Mr. Penguin and the Lost Treasure
By Alex T. Smith
Published by Peachtree Publishers
Age 8-12
Pronounced of belly, waddle, and downy white front, penguins have suffered a bad rap as stuffed shirts, an indignity further aggravated by the derisive penguin-suit nickname bestowed on black tie. Such attire has no place in the wardrobe of Mr. Penguin, who sports a hat pierced by an arrow, prefers tropical-weight luncheon fare, and announces he’s set up shop as a Professional Adventurer by taking out an ad in a newspaper. Alex T. Smith’s Mr. Penguin and the Lost Treasure is the first in a chapter book series, one momentous reading level up from his best-selling Claude cycle. As knowingly retro as the choice of print over Internet, it sparkles with a zest for the whodunit, a well-cocked ear for laughs, and Smith’s orange-and-black graphics—the illustrations with hints of New Yorker cartoons hatched on a jungle gym. Not to belabor who came first, the penguin or Harrison Ford, but Mr. Penguin, what with his physique, also has a nimble sidekick, the kung fu-master spider Colin. For bona fides to kick in, though, a P.A. needs a client with a case to solve. Making splashy landfall into the overly becalmed state of Mr. Penguin’s affairs, her distress writ large behind big, round Carrie Donovan glasses, Miss Boudaccia Bones, of the Museum of Extraordinary Oddities, fears for its future unless the treasure her multiply-great grandfather buried there can be found. The clock ticks loudly on the likelihood of reversing the disappearance of the museum’s greatest asset. Burglars may or may not be involved. Incumbent on Mr. Penguin is sorting through a slippery jumble of curious objects and occurrences if he’s to maintain the newly embossed title on his business cards. Tap this number into Contacts: 0111-PEN-GUIN.
. -
.
Riverland
By Fran Wilde
Published by Abrams/Amulet
Age 10-14
Call it a rabbit hole, a wardrobe, a tesseract, a giant peach: Eleanor and Mike, older and younger sisters on Riverland Road, are familiar enough with the gist of such stories to give them skepticism’s side-eye. Money is too tight at home. School is too in-their-faces. Their parents’ marriage is too volatile for them to wish for much beyond the kind of happy existence Eleanor embeds in stories for Mike as they huddle under the bed at night while their father beats their mother black and blue. “Magic” is what they call her ability—particularly in the face of visitors—to make the mess left over by violence invisible the next morning. Their love for her is able to make less and less sense out of why her mother isn’t part of their lives. By comparison, the close-knit families among their friends Pendra, Kalliope and Aja seem foreign to them.

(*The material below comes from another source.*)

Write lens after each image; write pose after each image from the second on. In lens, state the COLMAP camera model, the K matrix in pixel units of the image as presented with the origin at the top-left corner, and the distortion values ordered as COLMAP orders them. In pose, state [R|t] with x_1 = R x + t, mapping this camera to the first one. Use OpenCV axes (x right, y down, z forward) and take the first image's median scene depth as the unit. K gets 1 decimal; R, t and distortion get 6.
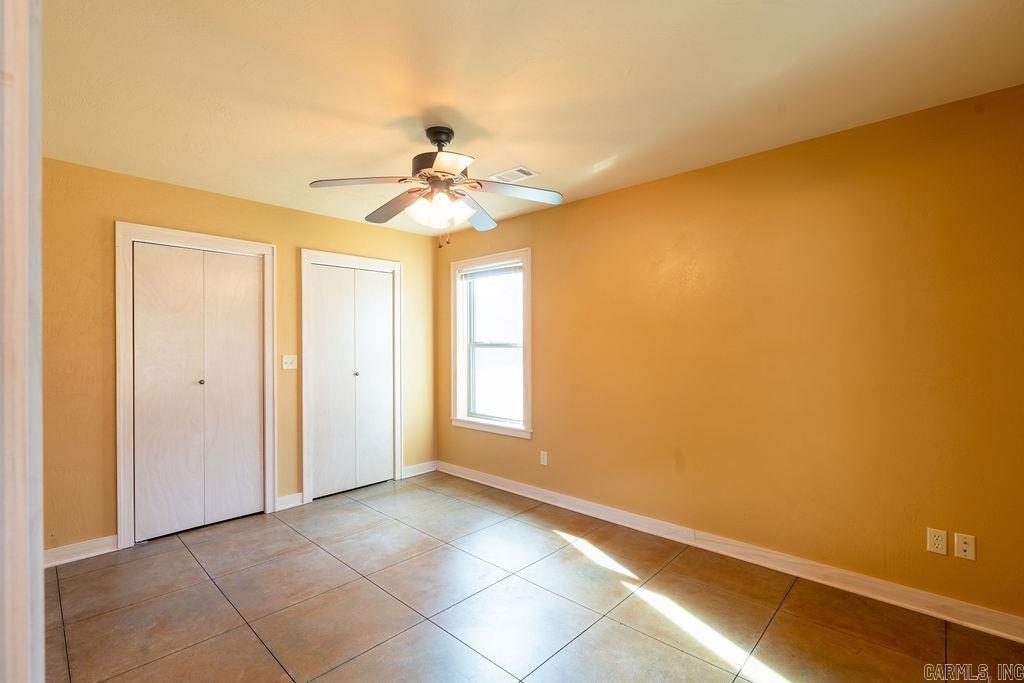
lens RADIAL K [[463.8, 0, 511.3], [0, 463.8, 344.0], [0, 0, 1]] dist [-0.007883, 0.002879]
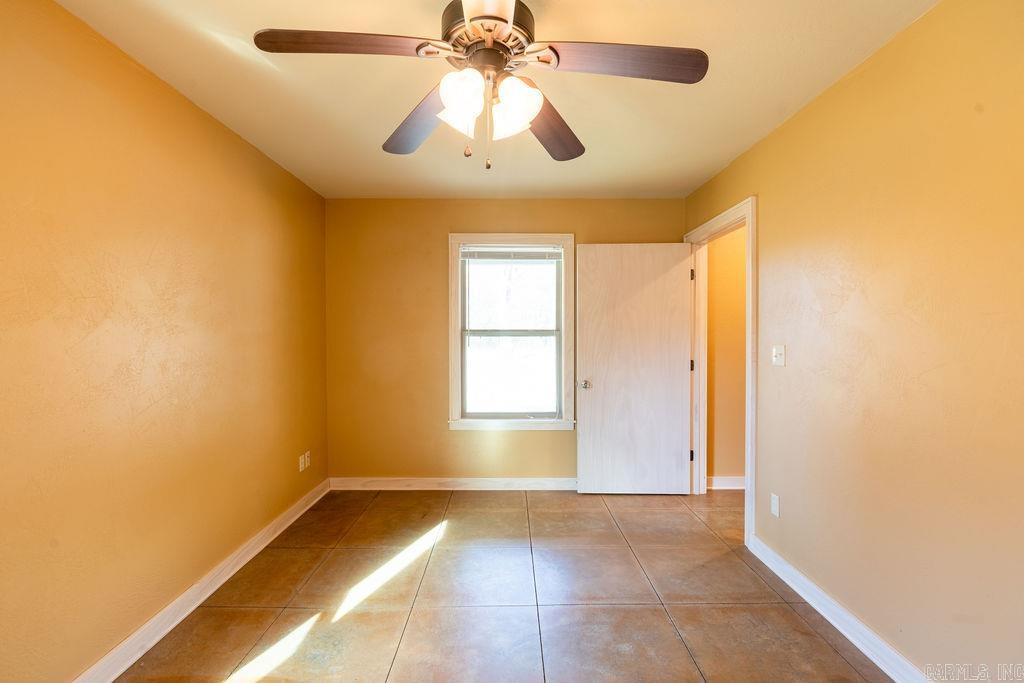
lens RADIAL K [[463.8, 0, 511.0], [0, 463.8, 342.2], [0, 0, 1]] dist [-0.007883, 0.002879]
pose [[-0.713564, -0.000508, 0.700590, -0.572195], [-0.002697, 0.999994, -0.002021, 0.016701], [-0.700585, -0.003332, -0.713561, 1.384530]]
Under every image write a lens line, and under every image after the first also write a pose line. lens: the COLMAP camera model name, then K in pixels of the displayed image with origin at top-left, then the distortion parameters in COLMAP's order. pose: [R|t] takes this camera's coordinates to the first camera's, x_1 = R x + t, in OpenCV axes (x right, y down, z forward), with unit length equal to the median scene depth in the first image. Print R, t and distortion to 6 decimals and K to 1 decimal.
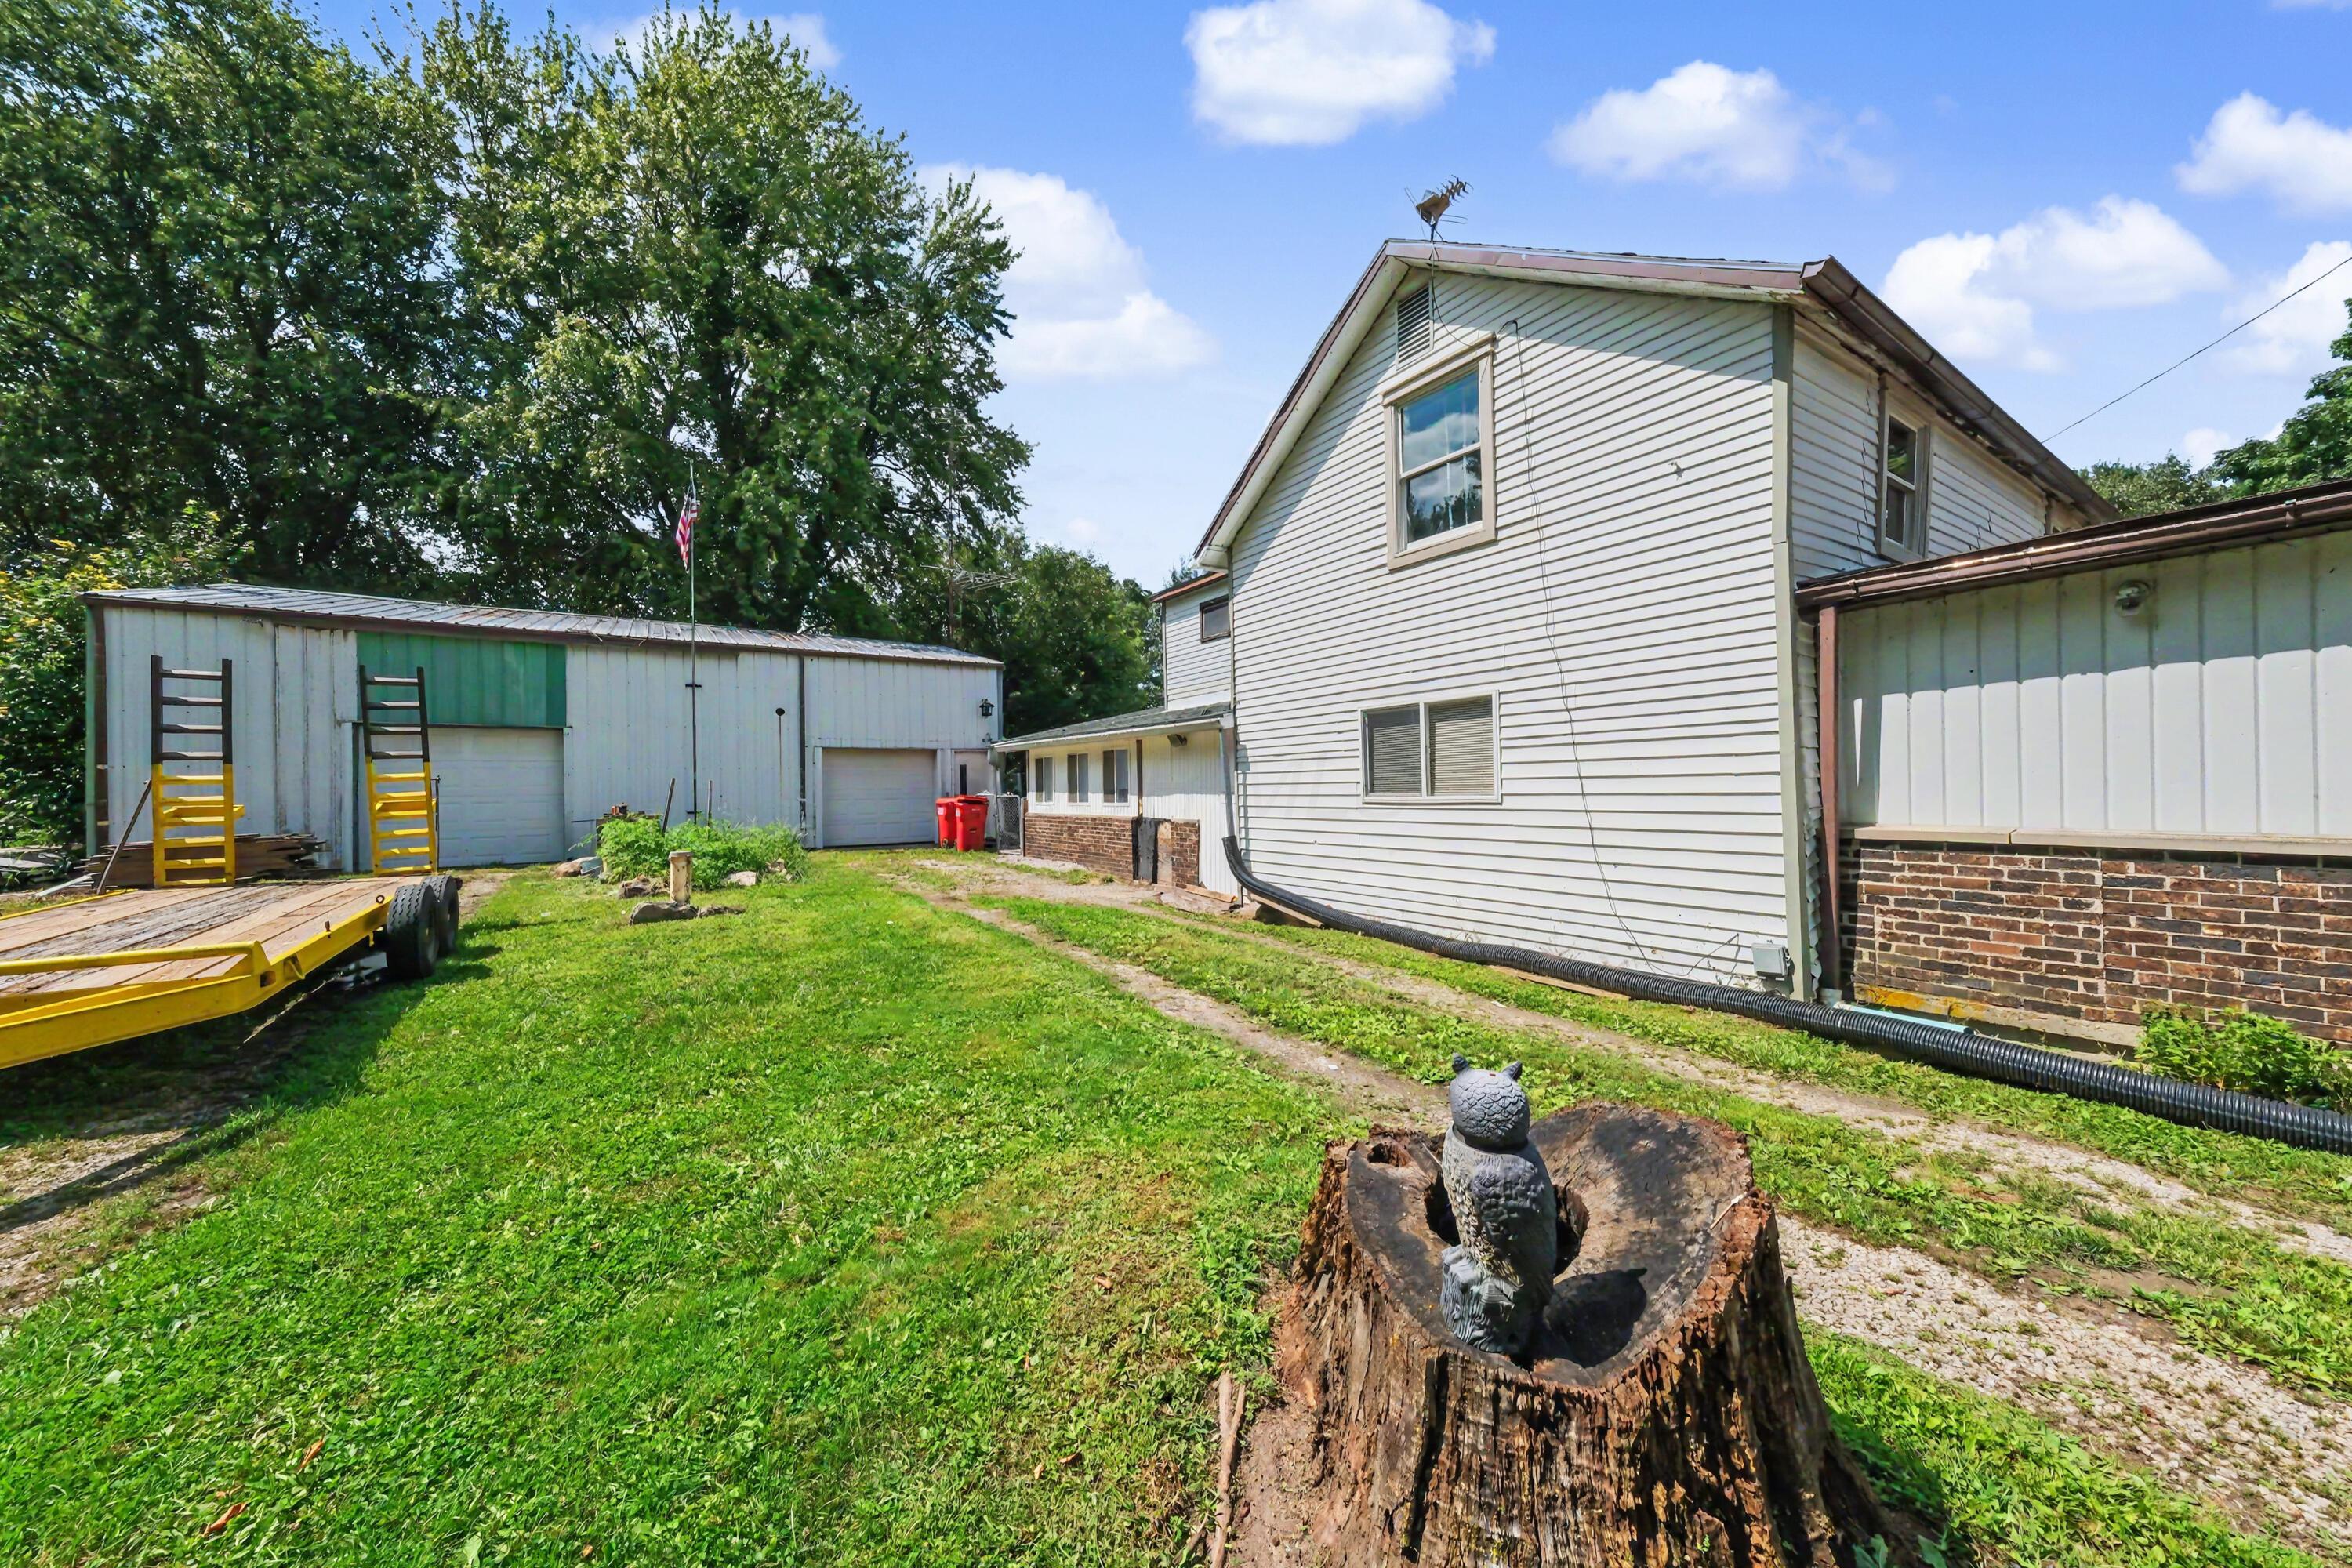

The cracks in appearances greatly interest Fran Wilde. Besides which, Momma’s tidying up seems to have overlooked some fractures developing in the riverside house itself. How else to explain water seeping into the troubled girls’ bedroom, or the fact that the olden-days glass fishing float their grandmother left behind finally smashes to bits? Handily acquitting herself in the rabbit hole vein, Wilde tumbles half her insightful, empathetic story through to the other side of a river anciently designated the division between reality and fantasy, true life and imagination, science and the supernatural, dreams and the dangers nightmares contain. She matches every fear, doubt, or timid longing in the real world with a strange creature on the suddenly wayward river’s opposite bank. Their resemblance to everyday objects notwithstanding, these animals, at bitter odds over the spreading disintegration in the river boundary’s bed, are diversely possessed of uncanny powers. In Riverland, chronicles dating back matrilineal generations eddy their distinctive antiquity into an uncertain modernity with reports of magic as a birthright.